Having recently completed the college selection process with my eldest daughter, I started to wonder about a stark contrast in our country's attitudes toward higher education and healthcare. Both are stunningly expensive, and yet every year, millions of parents fight for the privilege of handing over something approaching $200,000 or more (of their own or borrowed money) so their son or daughter can earn an undergraduate degree.
For healthcare, however, it seems no one wants to pay anything. Unions strike when co-pays increases from $20 to $25. Corporate CEOs rail that paying for healthcare puts US businesses at a competitive disadvantage worldwide. Presidential candidates vow to "control the cost" of healthcare, but when these same candidates mention higher education, they usually talk about "helping families afford" college. Those choices of words represent very different thinking about these two issues.
This difference in attitude toward the cost of higher education versus the cost of healthcare doesn't make sense. Both industries are vitally important, supplying jobs, generating spending, and driving innovations that underpin our national economy. Both fulfill an insuppressible human need for self-fulfillment, economic well-being, and happiness. Advances in healthcare and the broad reach of higher education are at the root of America's position as the wealthiest and most powerful nation in the history of the world.
And yet, when I tell friends and neighbors what I'm going to spend to send my daughter to the University of Notre Dame, they slap me on the back and say congratulations. If I were to tell them I had to spend almost $50,000 a year for the next four years to keep my child healthy, I would probably get comments about the unfairness of it all.
Why do we embrace (or at least tolerate) our spending on higher education, while we consider healthcare costs a "crisis?" One answer lies in the fact that most people understand education as an investment in the individual, his or her future success, and the growth of our nation. Many studies have shown the improved earning potential of adults with college degrees versus those without. Parents are willing to spend hundreds of thousands of dollars on their children's higher education because we know that money will help make our children more successful, prepare them for meaningful careers, and create well-rounded, enlightened, tax-paying citizens. As a nation, our investment in education pays incredible dividends.
When is the last time you felt that way about paying for a doctor visit? And yet, good health is just as important as a good education to developing an individual's potential as a citizen, worker, and taxpayer. Indeed, one could argue healthcare is even more important, to the extent that it is hard to learn if you are in poor health.

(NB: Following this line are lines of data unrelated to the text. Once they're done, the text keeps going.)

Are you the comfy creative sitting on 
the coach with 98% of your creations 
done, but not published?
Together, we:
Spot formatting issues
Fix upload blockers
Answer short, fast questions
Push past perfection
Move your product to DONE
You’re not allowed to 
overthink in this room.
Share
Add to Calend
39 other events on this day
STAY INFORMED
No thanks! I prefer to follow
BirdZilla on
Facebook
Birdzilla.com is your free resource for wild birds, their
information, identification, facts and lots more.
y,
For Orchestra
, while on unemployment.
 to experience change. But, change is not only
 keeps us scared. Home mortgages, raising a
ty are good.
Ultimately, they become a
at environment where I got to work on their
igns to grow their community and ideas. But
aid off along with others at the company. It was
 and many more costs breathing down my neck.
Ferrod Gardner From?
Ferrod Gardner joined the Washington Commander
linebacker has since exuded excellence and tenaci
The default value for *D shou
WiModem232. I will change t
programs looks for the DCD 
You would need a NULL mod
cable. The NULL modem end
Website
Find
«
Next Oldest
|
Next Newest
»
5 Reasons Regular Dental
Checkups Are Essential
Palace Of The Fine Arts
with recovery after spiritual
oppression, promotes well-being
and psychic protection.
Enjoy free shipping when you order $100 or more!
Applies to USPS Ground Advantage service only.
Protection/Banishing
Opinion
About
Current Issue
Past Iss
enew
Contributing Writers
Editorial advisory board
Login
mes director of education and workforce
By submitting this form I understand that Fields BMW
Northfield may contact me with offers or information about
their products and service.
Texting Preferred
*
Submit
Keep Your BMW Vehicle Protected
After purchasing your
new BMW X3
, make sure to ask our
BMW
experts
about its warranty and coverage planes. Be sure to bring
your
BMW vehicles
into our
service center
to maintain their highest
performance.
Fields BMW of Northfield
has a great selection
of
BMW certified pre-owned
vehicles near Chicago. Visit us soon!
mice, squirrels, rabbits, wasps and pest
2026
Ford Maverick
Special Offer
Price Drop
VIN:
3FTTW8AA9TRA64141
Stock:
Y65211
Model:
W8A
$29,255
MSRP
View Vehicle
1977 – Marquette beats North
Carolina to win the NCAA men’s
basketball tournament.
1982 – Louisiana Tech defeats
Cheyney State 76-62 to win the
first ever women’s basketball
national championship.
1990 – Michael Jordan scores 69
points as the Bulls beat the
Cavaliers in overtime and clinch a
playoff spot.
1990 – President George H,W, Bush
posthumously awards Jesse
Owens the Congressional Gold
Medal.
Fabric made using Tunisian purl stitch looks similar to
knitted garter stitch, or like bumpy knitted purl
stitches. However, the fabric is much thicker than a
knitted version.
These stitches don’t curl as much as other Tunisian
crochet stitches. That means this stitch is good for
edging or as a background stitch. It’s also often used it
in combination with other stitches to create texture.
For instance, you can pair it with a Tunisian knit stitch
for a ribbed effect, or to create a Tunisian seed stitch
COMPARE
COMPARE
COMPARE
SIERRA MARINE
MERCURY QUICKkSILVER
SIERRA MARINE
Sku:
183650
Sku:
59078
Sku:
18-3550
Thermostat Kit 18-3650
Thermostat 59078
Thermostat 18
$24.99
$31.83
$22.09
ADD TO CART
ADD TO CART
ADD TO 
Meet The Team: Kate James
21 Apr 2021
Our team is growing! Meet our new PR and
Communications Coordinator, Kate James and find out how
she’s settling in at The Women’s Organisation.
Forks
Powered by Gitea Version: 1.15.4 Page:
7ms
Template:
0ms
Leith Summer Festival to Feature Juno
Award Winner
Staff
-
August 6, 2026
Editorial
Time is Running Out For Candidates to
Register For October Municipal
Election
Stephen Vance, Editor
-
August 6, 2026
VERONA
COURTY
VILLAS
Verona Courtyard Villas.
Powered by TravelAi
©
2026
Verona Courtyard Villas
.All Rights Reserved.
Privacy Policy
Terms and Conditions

We need to change our thinking about healthcare as simply a cost to be "controlled," and start thinking about healthcare spending for what it really is: one of the best investments our nation can make in ourselves and our future. I am not arguing that our current healthcare spending is necessarily efficient, or that we could not do a better job of allocating where we spend healthcare dollars. When millions of Americans go without primary care, for example, you have to wonder why we spend so much on high tech toys like surgical robots, or why doctors and hospitals must spend billions in "defensive medicine" solely to protect themselves from claims of malpractice.
I am suggesting that changing our nation's mental model about healthcare spending might help generate new and innovative ideas about how to get the most out of the dollars we spend. In the long run, spending on healthcare, like spending on education, is not just a cost. It pays dividends to us as individuals and as a nation. It should be supported.